Property-casualty insurers (PGR, TRV, CB, ALL) pay lower yields (1.5-3%) but grow dividends faster (5-22%/yr) with payout ratios of 9-25%. They benefit from underwriting cycles and current hard market pricing. Life insurers (MET, PRU, LNC, PFG) pay higher yields (3-5%) but grow slower (3-5%/yr) with higher payout ratios (32-42%). Life insurers are more interest-rate sensitive but provide steadier income. Choose P&C for growth, life for current income.

Why doesn't Berkshire Hathaway pay a dividend?

Warren Buffett believes he can reinvest Berkshire's earnings at higher returns than shareholders could achieve with dividends. Berkshire's book value has grown 19.8% annually since 1965, far exceeding typical dividend + growth returns. The company owns $167 billion in insurance float invested in stocks (Apple, Bank of America) and wholly-owned businesses (BNSF Railway, utilities, energy). If you need current income, skip BRK.B. If you want maximum long-term growth, Berkshire is the best insurance exposure despite zero dividends.

What is a hard market in insurance and why does it matter?

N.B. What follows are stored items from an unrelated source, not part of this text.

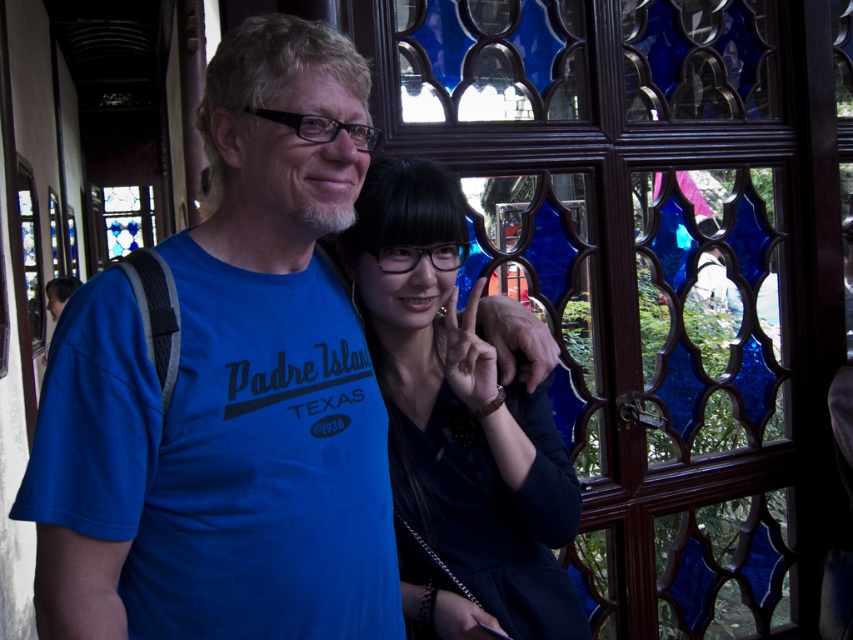
Question: Which point is closer to the camera?

Choices:
 (A) (573, 419)
 (B) (137, 227)

Answer: (A)

Question: Which of these objects is positioned closest to the blue cotton t-shirt at center?

Choices:
 (A) blue stained glass at center
 (B) matte black jacket at center
 (C) stained glass window at upper left

Answer: (B)

Question: Is blue stained glass at center bigger than blue cotton t-shirt at center?

Choices:
 (A) no
 (B) yes

Answer: (B)

Question: Can you confirm if blue stained glass at center is smaller than blue cotton t-shirt at center?

Choices:
 (A) no
 (B) yes

Answer: (A)

Question: Which point appears farthest from the camera in this image?

Choices:
 (A) (416, 58)
 (B) (181, 467)

Answer: (A)

Question: Does blue stained glass at center appear under stained glass window at upper left?

Choices:
 (A) yes
 (B) no

Answer: (A)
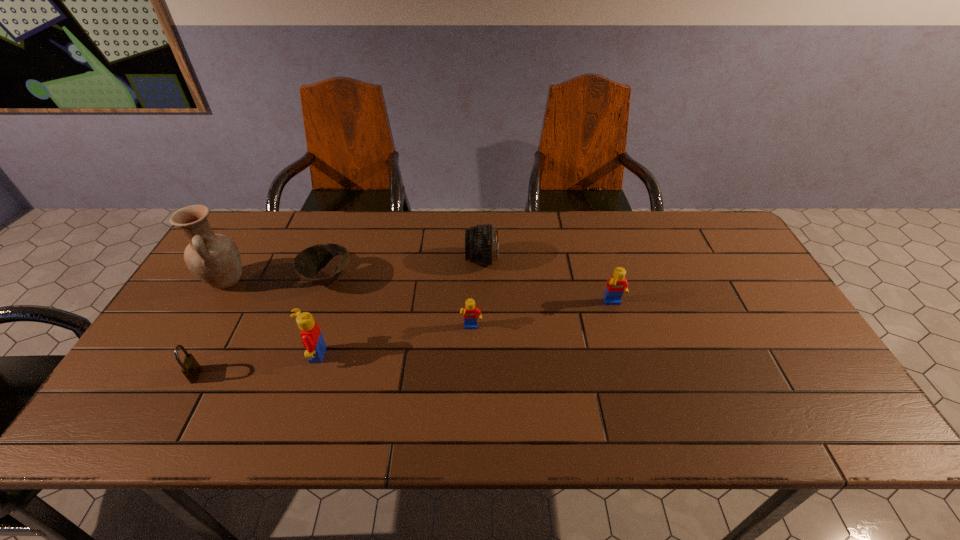
Locate an element on the screen. Image resolution: width=960 pixels, height=540 pixels. vacant space at the right edge of the desktop is located at coordinates (726, 298).

At what (x,y) coordinates should I click in order to perform the action: click on vacant region at the far left corner of the desktop. Please return your answer as a coordinate pair (x, y). This screenshot has width=960, height=540. Looking at the image, I should click on (243, 257).

In the image, there is a desktop. What are the coordinates of `vacant space at the near left corner` in the screenshot? It's located at (202, 380).

In order to click on vacant region at the far right corner of the desktop in this screenshot , I will do `click(715, 230)`.

Locate an element on the screen. This screenshot has height=540, width=960. vacant space at the near right corner is located at coordinates (817, 395).

This screenshot has width=960, height=540. Find the location of `free area in between the tallest object and the bowl`. free area in between the tallest object and the bowl is located at coordinates click(276, 280).

What are the coordinates of `unoccupied area between the sixth shortest object and the telephoto lens` in the screenshot? It's located at (397, 308).

Image resolution: width=960 pixels, height=540 pixels. I want to click on blank region between the leftmost Lego and the telephoto lens, so click(x=397, y=308).

Locate an element on the screen. The height and width of the screenshot is (540, 960). empty space that is in between the rightmost object and the sixth shortest object is located at coordinates (464, 330).

Image resolution: width=960 pixels, height=540 pixels. I want to click on vacant area between the tallest object and the second Lego from left to right, so click(348, 305).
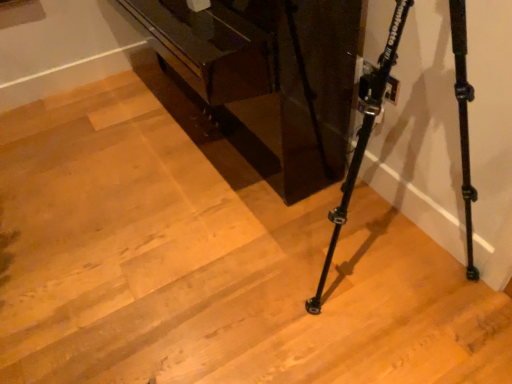
Locate an element on the screen. vacant space situated on the left part of black matte tripod at lower right is located at coordinates (208, 298).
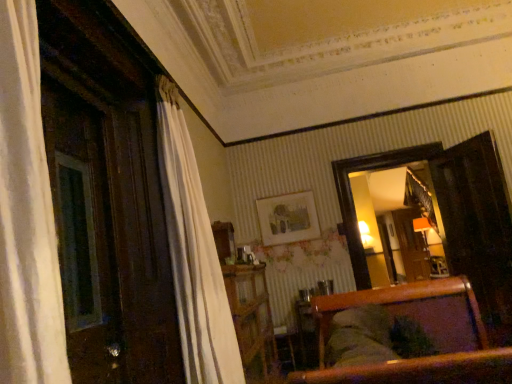
Measure the distance between wooden armchair at center and camera.

wooden armchair at center is 4.95 feet away from camera.

In order to face wooden armchair at center, should I rotate leftwards or rightwards?

Turn right by 23.629 degrees to look at wooden armchair at center.

Locate an element on the screen. This screenshot has height=384, width=512. wooden dresser at center is located at coordinates (251, 316).

At what (x,y) coordinates should I click in order to perform the action: click on wooden armchair at center. Please return your answer as a coordinate pair (x, y). The width and height of the screenshot is (512, 384). Looking at the image, I should click on (426, 332).

Relative to matte wooden picture frame at center, is wooden armchair at center in front or behind?

In the image, wooden armchair at center appears in front of matte wooden picture frame at center.

Is wooden armchair at center facing towards matte wooden picture frame at center?

No, wooden armchair at center does not turn towards matte wooden picture frame at center.

From the picture: Between wooden armchair at center and matte wooden picture frame at center, which one has larger size?

wooden armchair at center.

Considering the sizes of objects wooden armchair at center and wooden dresser at center in the image provided, who is shorter, wooden armchair at center or wooden dresser at center?

With less height is wooden armchair at center.

Considering the sizes of wooden armchair at center and wooden dresser at center in the image, is wooden armchair at center bigger or smaller than wooden dresser at center?

Clearly, wooden armchair at center is larger in size than wooden dresser at center.

How distant is wooden armchair at center from wooden dresser at center?

wooden armchair at center is 4.45 feet away from wooden dresser at center.

This screenshot has width=512, height=384. Identify the location of furniture in front of the wooden dresser at center. pos(426,332).

From a real-world perspective, is matte wooden picture frame at center physically below wooden armchair at center?

No, from a real-world perspective, matte wooden picture frame at center is not below wooden armchair at center.

How many degrees apart are the facing directions of matte wooden picture frame at center and wooden armchair at center?

91 degrees separate the facing orientations of matte wooden picture frame at center and wooden armchair at center.

Is matte wooden picture frame at center taller than wooden armchair at center?

No.

Which is behind, matte wooden picture frame at center or wooden armchair at center?

matte wooden picture frame at center is behind.

What's the angular difference between wooden dresser at center and wooden armchair at center's facing directions?

1.88 degrees separate the facing orientations of wooden dresser at center and wooden armchair at center.

Can you confirm if wooden dresser at center is taller than wooden armchair at center?

Correct, wooden dresser at center is much taller as wooden armchair at center.

From the image's perspective, which is above, wooden dresser at center or wooden armchair at center?

wooden armchair at center.

Is the position of wooden dresser at center more distant than that of wooden armchair at center?

Yes, wooden dresser at center is further from the viewer.

Is matte wooden picture frame at center taller or shorter than wooden dresser at center?

In the image, matte wooden picture frame at center appears to be shorter than wooden dresser at center.

Locate an element on the screen. Image resolution: width=512 pixels, height=384 pixels. picture frame above the wooden dresser at center (from a real-world perspective) is located at coordinates (288, 218).

Which object is further away from the camera taking this photo, matte wooden picture frame at center or wooden dresser at center?

matte wooden picture frame at center is further from the camera.

In the scene shown: Considering the sizes of matte wooden picture frame at center and wooden dresser at center in the image, is matte wooden picture frame at center wider or thinner than wooden dresser at center?

In the image, matte wooden picture frame at center appears to be more narrow than wooden dresser at center.

Based on the photo, is wooden dresser at center in front of or behind matte wooden picture frame at center in the image?

wooden dresser at center is in front of matte wooden picture frame at center.

Are wooden dresser at center and matte wooden picture frame at center located far from each other?

Yes, wooden dresser at center and matte wooden picture frame at center are quite far apart.

From a real-world perspective, is wooden dresser at center physically below matte wooden picture frame at center?

Yes, from a real-world perspective, wooden dresser at center is below matte wooden picture frame at center.

Measure the distance from wooden dresser at center to matte wooden picture frame at center.

1.58 meters.

Find the location of a particular element. The height and width of the screenshot is (384, 512). picture frame above the wooden armchair at center (from a real-world perspective) is located at coordinates (288, 218).

The height and width of the screenshot is (384, 512). Identify the location of furniture that is on the right side of wooden dresser at center. (426, 332).

Looking at the image, which one is located closer to matte wooden picture frame at center, wooden dresser at center or wooden armchair at center?

wooden dresser at center is closer to matte wooden picture frame at center.

Looking at the image, which one is located further to wooden armchair at center, matte wooden picture frame at center or wooden dresser at center?

matte wooden picture frame at center is positioned further to the anchor wooden armchair at center.

From the image, which object appears to be farther from wooden armchair at center, wooden dresser at center or matte wooden picture frame at center?

Based on the image, matte wooden picture frame at center appears to be further to wooden armchair at center.

Based on their spatial positions, is matte wooden picture frame at center or wooden armchair at center further from wooden dresser at center?

The object further to wooden dresser at center is matte wooden picture frame at center.

Based on their spatial positions, is wooden armchair at center or matte wooden picture frame at center further from wooden dresser at center?

Based on the image, matte wooden picture frame at center appears to be further to wooden dresser at center.

Based on their spatial positions, is wooden armchair at center or wooden dresser at center further from matte wooden picture frame at center?

Based on the image, wooden armchair at center appears to be further to matte wooden picture frame at center.

Find the location of a particular element. dresser between wooden armchair at center and matte wooden picture frame at center along the z-axis is located at coordinates (251, 316).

A hard market occurs when insurers raise premiums 5-15% annually following catastrophic losses or periods of low profitability. We're currently in a hard market (2023-2026) after COVID losses, hurricanes, wildfires, and social inflation. Auto rates up 10-20%, homeowners up 15-25%, commercial property up 8-12%. This pricing power drives record profitability—Progressive's combined ratio improved from 95% to 89.7%. Hard markets are the best time to own insurance stocks. Expect strong earnings and accelerating dividend growth through 2026-2027.

How do rising interest rates affect insurance stocks?

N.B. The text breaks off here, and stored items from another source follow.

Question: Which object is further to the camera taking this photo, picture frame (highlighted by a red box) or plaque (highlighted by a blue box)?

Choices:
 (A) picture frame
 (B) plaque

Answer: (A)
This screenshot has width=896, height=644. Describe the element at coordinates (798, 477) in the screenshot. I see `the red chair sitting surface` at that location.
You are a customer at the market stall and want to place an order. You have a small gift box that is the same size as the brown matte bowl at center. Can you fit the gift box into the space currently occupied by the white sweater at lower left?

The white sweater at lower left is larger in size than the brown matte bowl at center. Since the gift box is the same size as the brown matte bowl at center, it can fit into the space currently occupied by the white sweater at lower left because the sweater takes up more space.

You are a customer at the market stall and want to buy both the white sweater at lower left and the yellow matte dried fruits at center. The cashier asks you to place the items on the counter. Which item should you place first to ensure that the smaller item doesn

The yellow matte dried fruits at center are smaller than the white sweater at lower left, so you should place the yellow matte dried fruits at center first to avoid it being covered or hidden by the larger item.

Property-casualty insurers benefit significantly from rising rates. They invest premiums (float) in bonds and earn higher yields. With 10-year Treasuries at 4.5% vs. 1.5% in 2020, investment income soared 150-200%. Life insurers face mixed effects: higher rates boost investment returns but can reduce demand for annuities as alternatives (bonds, CDs) become more attractive. Overall, 2024-2026 rate environment favors P&C insurers (PGR, TRV, CB) over life insurers (MET, PRU).

What is the combined ratio and why is it important?

Combined ratio = (Claims + Expenses) / Premiums. Below 100% = underwriting profit. Above 100% = underwriting loss. Progressive's 89.7% combined ratio means they profit $10.30 per $100 in premiums before investment income. Industry average is 96-98%. Best insurers consistently achieve sub-95% ratios through superior pricing (telematics data), risk selection, and claims management. Look for multi-year trends below 95%. Avoid insurers with sustained ratios above 100%—they're losing money on underwriting and relying entirely on investment income.

Should I invest in individual insurance stocks or an insurance ETF?

Individual insurance stocks offer higher dividend growth (PGR at 22.5%, ALL at 11.8%) but require research and monitoring of underwriting cycles. Insurance ETFs like KIE provide diversification across 50+ insurers but dilute the best performers with mediocre ones and charge fees (0.35%). Best approach: own 4-6 top-quality insurers (PGR, TRV, CB, AFL, MET, BRK.B) to capture 80% of sector upside with adequate diversification. Skip ETFs unless you want zero-effort exposure.

How much of my portfolio should be in insurance stocks?

Insurance should be 5-15% of a diversified dividend portfolio. While defensive, insurance stocks face catastrophe risk and underwriting cycles. Combine insurance (5-15%) with other financial stocks like banks (10-15%), plus consumer staples, healthcare, utilities, and industrials for proper sector balance. If you're bullish on the current hard market, you can overweight to 15-20% through 2026, then trim as the cycle peaks. Never exceed 25% in any single sector.